Display each line of the records that contains the word "series", copied in full. Matching is case-sensitive.

BEGIN GIVEN INFORMATION

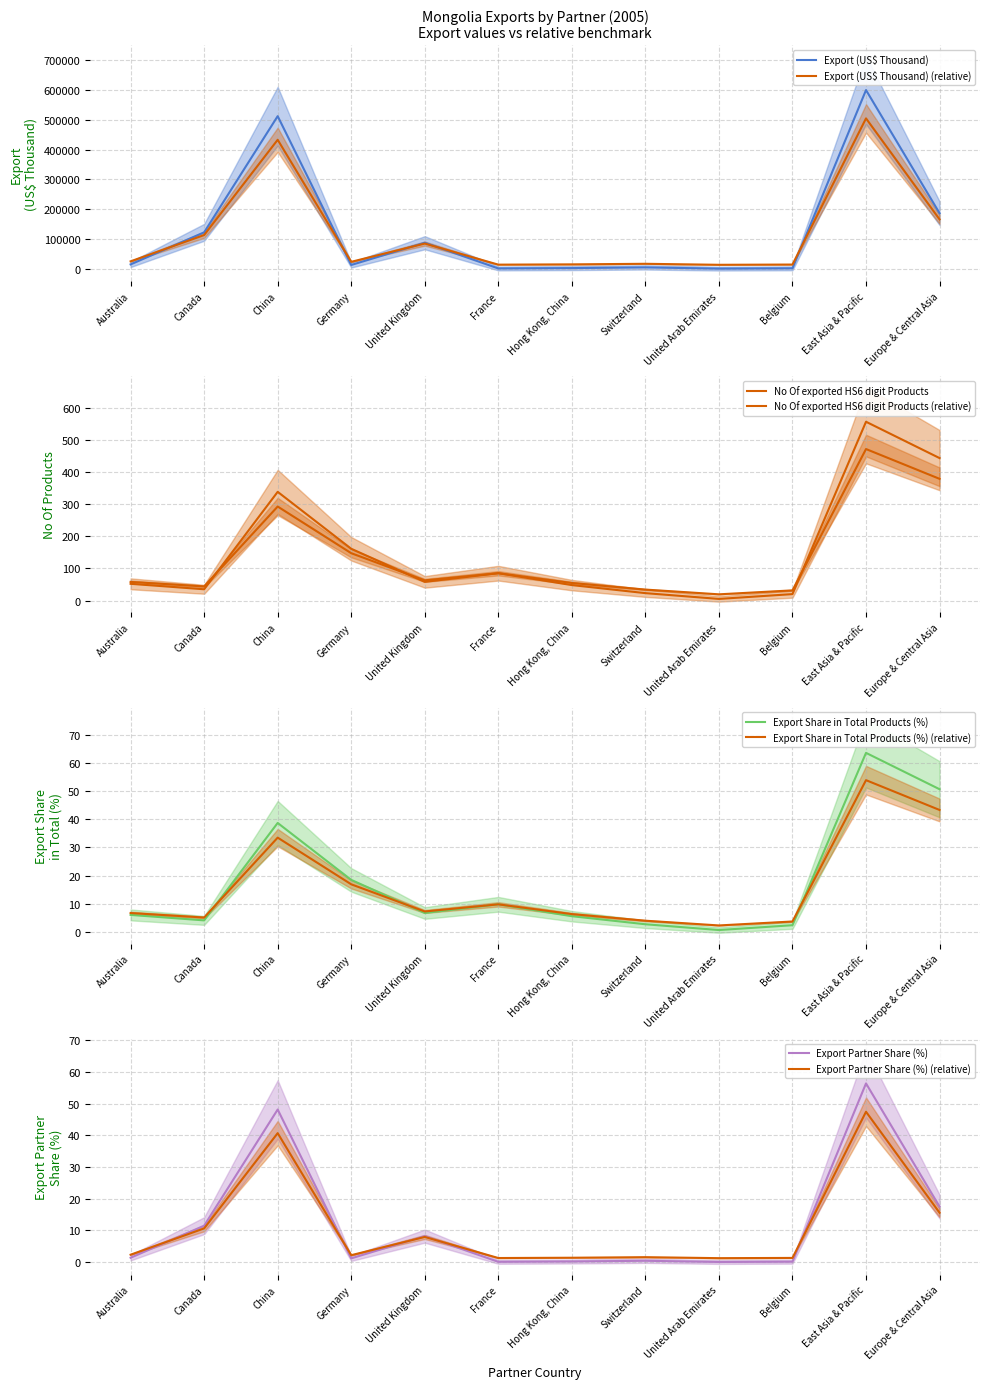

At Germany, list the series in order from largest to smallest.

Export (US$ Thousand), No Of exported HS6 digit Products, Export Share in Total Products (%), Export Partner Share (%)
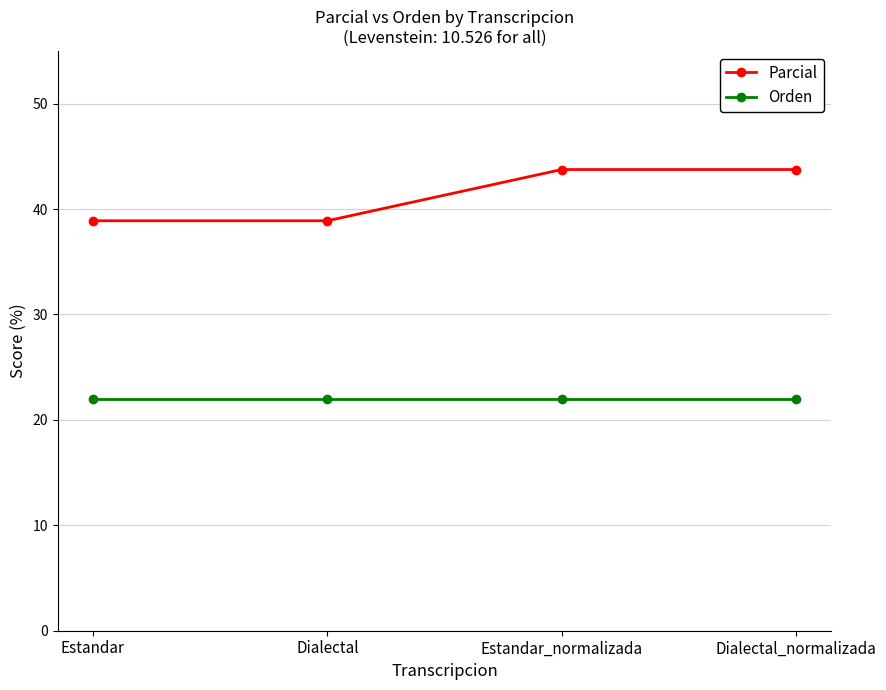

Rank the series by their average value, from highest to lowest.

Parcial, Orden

END GIVEN INFORMATION
BEGIN GIVEN INFORMATION

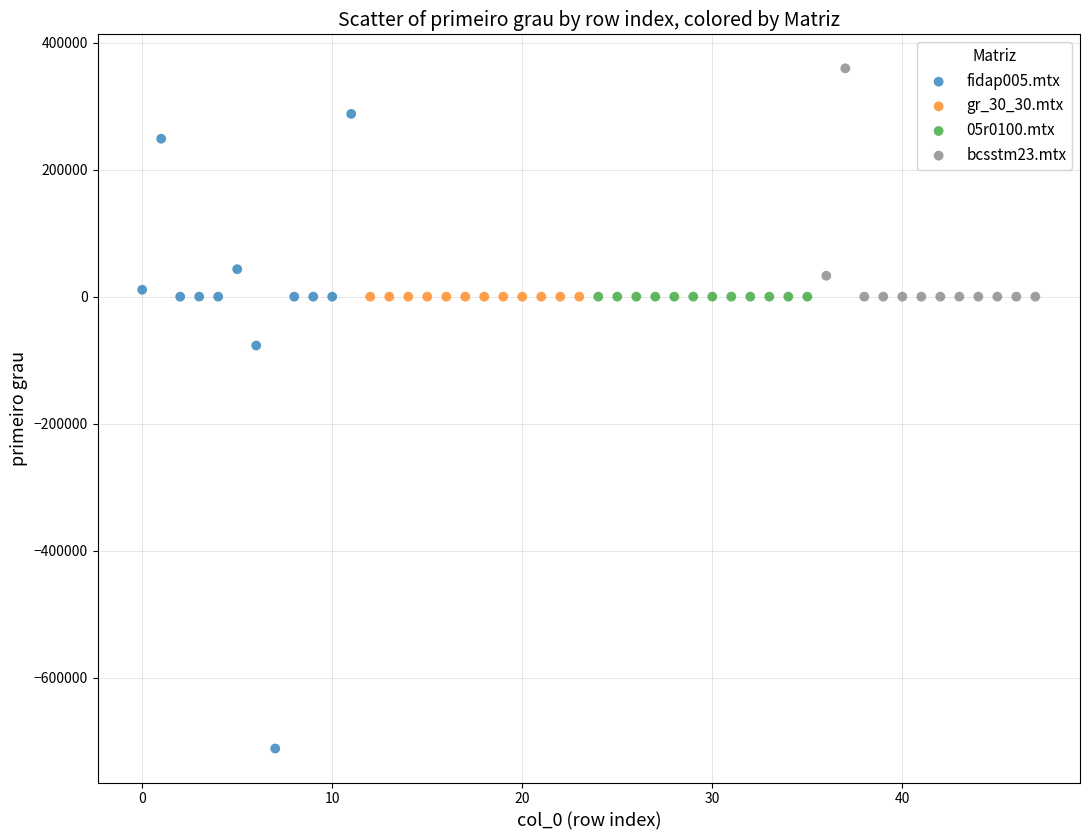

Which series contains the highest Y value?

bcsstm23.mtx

END GIVEN INFORMATION
BEGIN GIVEN INFORMATION

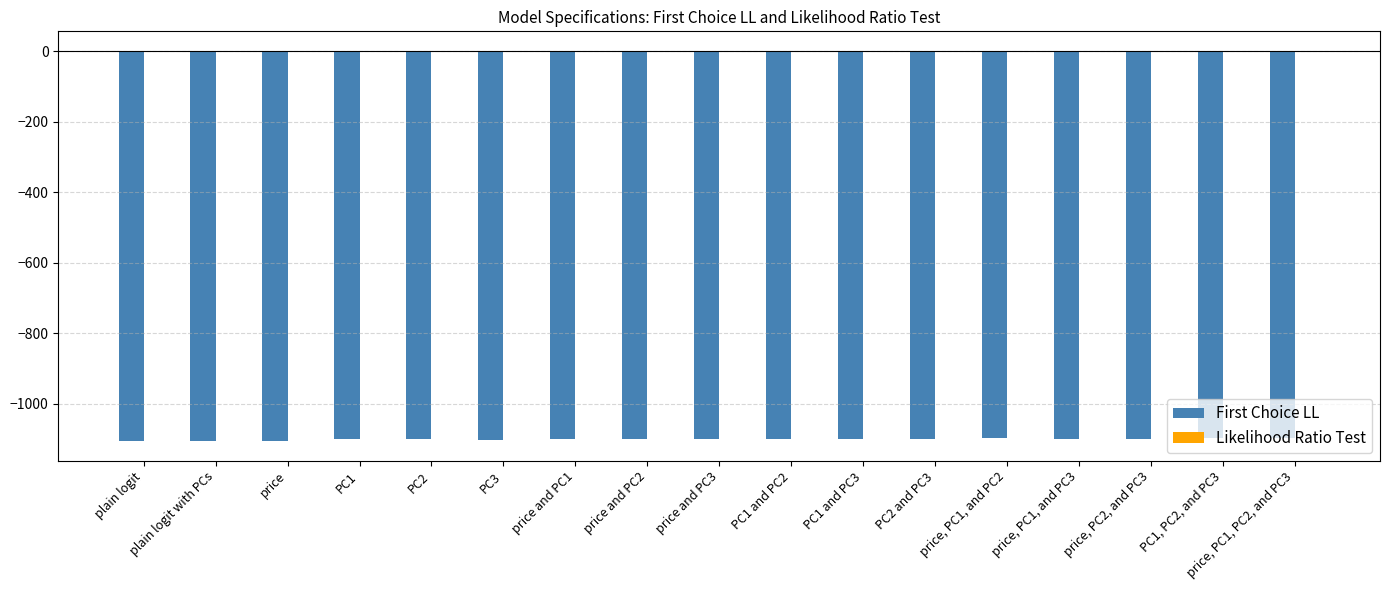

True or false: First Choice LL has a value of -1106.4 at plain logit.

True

END GIVEN INFORMATION

§ **YOUR SOLUTION**:
At Germany, list the series in order from largest to smallest.
Rank the series by their average value, from highest to lowest.
Which series contains the highest Y value?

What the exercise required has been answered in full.